Compared to the Kling/Seedance ecosystem, which is progressing fast on volume and cost, Flow stays stronger on raw quality and integration into the Google workspace. Not the same market, not the same main use.
To go further on how to organize an AI video production pipeline, the A-to-Z guide from script to shot list lays the foundations in a practical way.
What these updates mean for independent creators
A few points to keep in mind to decide whether this changes your workflow:
- If you already use Flow on a Gemini subscription, audio on all functions is a direct improvement at no extra cost.
- If you make hybrid content (real footage + AI), Frames to Video with audio is now much more useful.
- If your pipeline is already dialed in around Kling or Seedance, this update does not justify a switch. But if you are in the Google ecosystem, it is worth testing.
- The precise editing tools (insertion/removal of elements) are still young and deserve testing before being included in a client production flow.
Google's direction is coherent: making Flow a complete video creation environment, not just a clip generator. They are getting there progressively.
Use the cinematic prompt generator to prepare prompts suited to the new audio and reference capabilities in Veo 3.1.
FAQ
Foire aux questions
Réponses rapides aux questions les plus fréquentes sur cet article.
Is Veo 3.1 with audio accessible for free?
Yes, partially. Personal Google accounts have access to 10 generations per month via Google Vids and Flow. The quotas increase with the Gemini AI Plus, Pro and Ultra subscriptions. The Veo 3.1 API is paid via AI Studio and Vertex AI.
What is the difference between Veo 3 and Veo 3.1?
Veo 3 came out at Google I/O 2025 with native audio as the major new feature. Veo 3.1 (January 2026) added 4K, vertical video, multi-shot consistency and better prompt adherence. The mid-2026 Flow update extends native audio to all the workflow functions.
Can Flow replace a classic editing tool like Premiere?
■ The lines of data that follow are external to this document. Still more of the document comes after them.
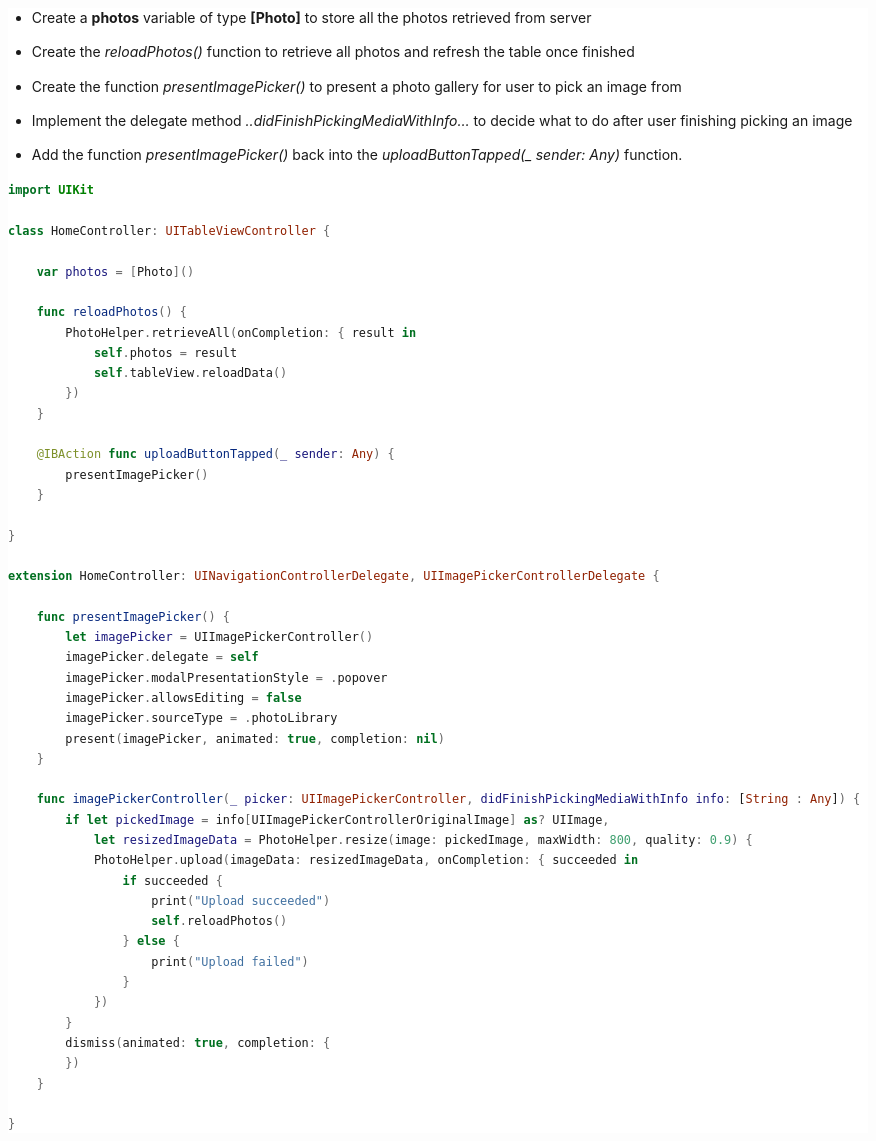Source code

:- Create a **photos** variable of type **[Photo]** to store all the photos retrieved from server
- Create the *reloadPhotos()* function to retrieve all photos and refresh the table once finished


- Create the function *presentImagePicker()* to present a photo gallery for user to pick an image from
- Implement the delegate method *..didFinishPickingMediaWithInfo…* to decide what to do after user finishing picking an image
- Add the function *presentImagePicker()* back into the *uploadButtonTapped(_ sender: Any)* function.

```swift
import UIKit

class HomeController: UITableViewController {
    
    var photos = [Photo]()
    
    func reloadPhotos() {
        PhotoHelper.retrieveAll(onCompletion: { result in
            self.photos = result
            self.tableView.reloadData()
        })
    }
    
    @IBAction func uploadButtonTapped(_ sender: Any) {
        presentImagePicker()
    }
    
}

extension HomeController: UINavigationControllerDelegate, UIImagePickerControllerDelegate {
    
    func presentImagePicker() {
        let imagePicker = UIImagePickerController()
        imagePicker.delegate = self
        imagePicker.modalPresentationStyle = .popover
        imagePicker.allowsEditing = false
        imagePicker.sourceType = .photoLibrary
        present(imagePicker, animated: true, completion: nil)
    }
    
    func imagePickerController(_ picker: UIImagePickerController, didFinishPickingMediaWithInfo info: [String : Any]) {
        if let pickedImage = info[UIImagePickerControllerOriginalImage] as? UIImage,
            let resizedImageData = PhotoHelper.resize(image: pickedImage, maxWidth: 800, quality: 0.9) {
            PhotoHelper.upload(imageData: resizedImageData, onCompletion: { succeeded in
                if succeeded {
                    print("Upload succeeded")
                    self.reloadPhotos()
                } else {
                    print("Upload failed")
                }
            })
        }
        dismiss(animated: true, completion: {
        })
    }
    
}
```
No, not at this stage. Flow is a tool for creating and prototyping AI clips, not a full NLE. For the final edit, color grading and professional audio mixing, the classic tools remain necessary. Flow and Premiere are more complementary.
Is the audio generated by Veo 3.1 royalty-free?
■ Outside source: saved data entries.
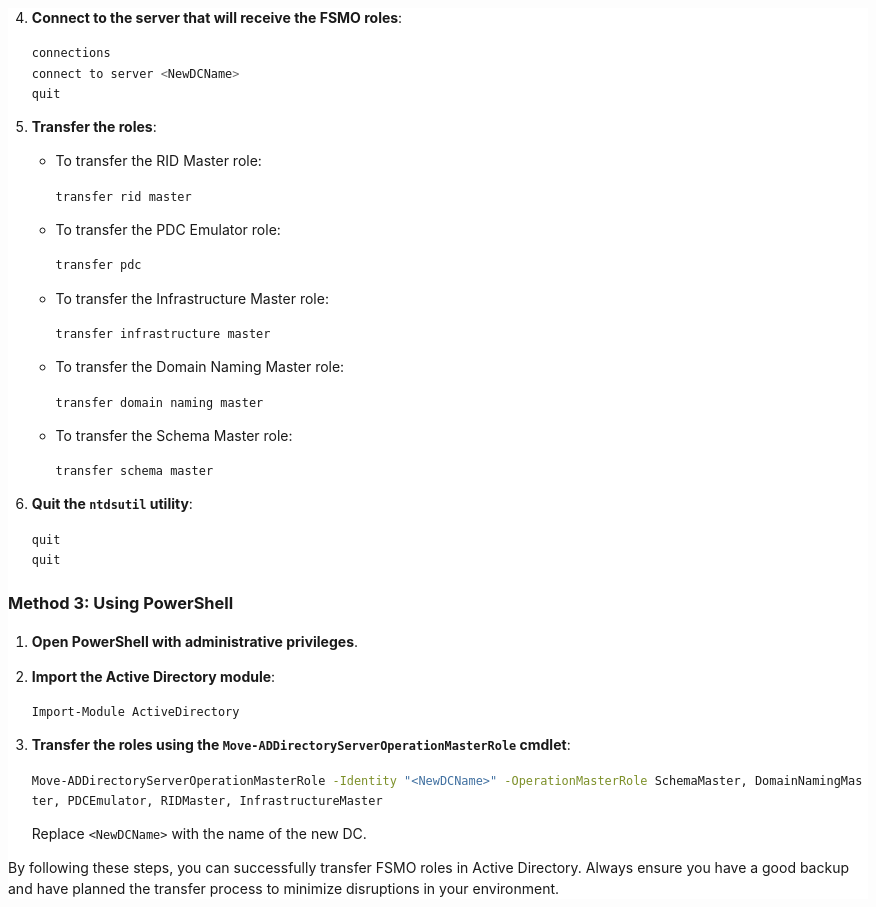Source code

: 4. **Connect to the server that will receive the FSMO roles**:
   ```sh
   connections
   connect to server <NewDCName>
   quit
   ```

5. **Transfer the roles**:
   - To transfer the RID Master role:
     ```sh
     transfer rid master
     ```
   - To transfer the PDC Emulator role:
     ```sh
     transfer pdc
     ```
   - To transfer the Infrastructure Master role:
     ```sh
     transfer infrastructure master
     ```
   - To transfer the Domain Naming Master role:
     ```sh
     transfer domain naming master
     ```
   - To transfer the Schema Master role:
     ```sh
     transfer schema master
     ```

6. **Quit the `ntdsutil` utility**:
   ```sh
   quit
   quit
   ```

### Method 3: Using PowerShell

1. **Open PowerShell with administrative privileges**.

2. **Import the Active Directory module**:
   ```sh
   Import-Module ActiveDirectory
   ```

3. **Transfer the roles using the `Move-ADDirectoryServerOperationMasterRole` cmdlet**:
   ```sh
   Move-ADDirectoryServerOperationMasterRole -Identity "<NewDCName>" -OperationMasterRole SchemaMaster, DomainNamingMaster, PDCEmulator, RIDMaster, InfrastructureMaster
   ```

   Replace `<NewDCName>` with the name of the new DC.

By following these steps, you can successfully transfer FSMO roles in Active Directory. Always ensure you have a good backup and have planned the transfer process to minimize disruptions in your environment.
The audio generated via Google tools is covered by Google's terms of use for AI-generated creations. For commercial use, read the Gemini and Flow terms. Google has clarified that creations from its generative tools remain the property of the user for standard uses.
Can you use Veo 3.1 from France?
Yes. Veo 3 and 3.1 are available in most European countries via Gemini and Google Vids since the early 2026 expansion. Access may vary slightly depending on the app versions and the regional settings, but web access works.
Frames to Video, what is it exactly?
It is a Flow feature that generates a video from several key images you provide. You define the start image and the end image (or several intermediate frames), and Veo 3.1 creates the movement and the transitions between them. With the recent update, this generation now includes synchronized audio.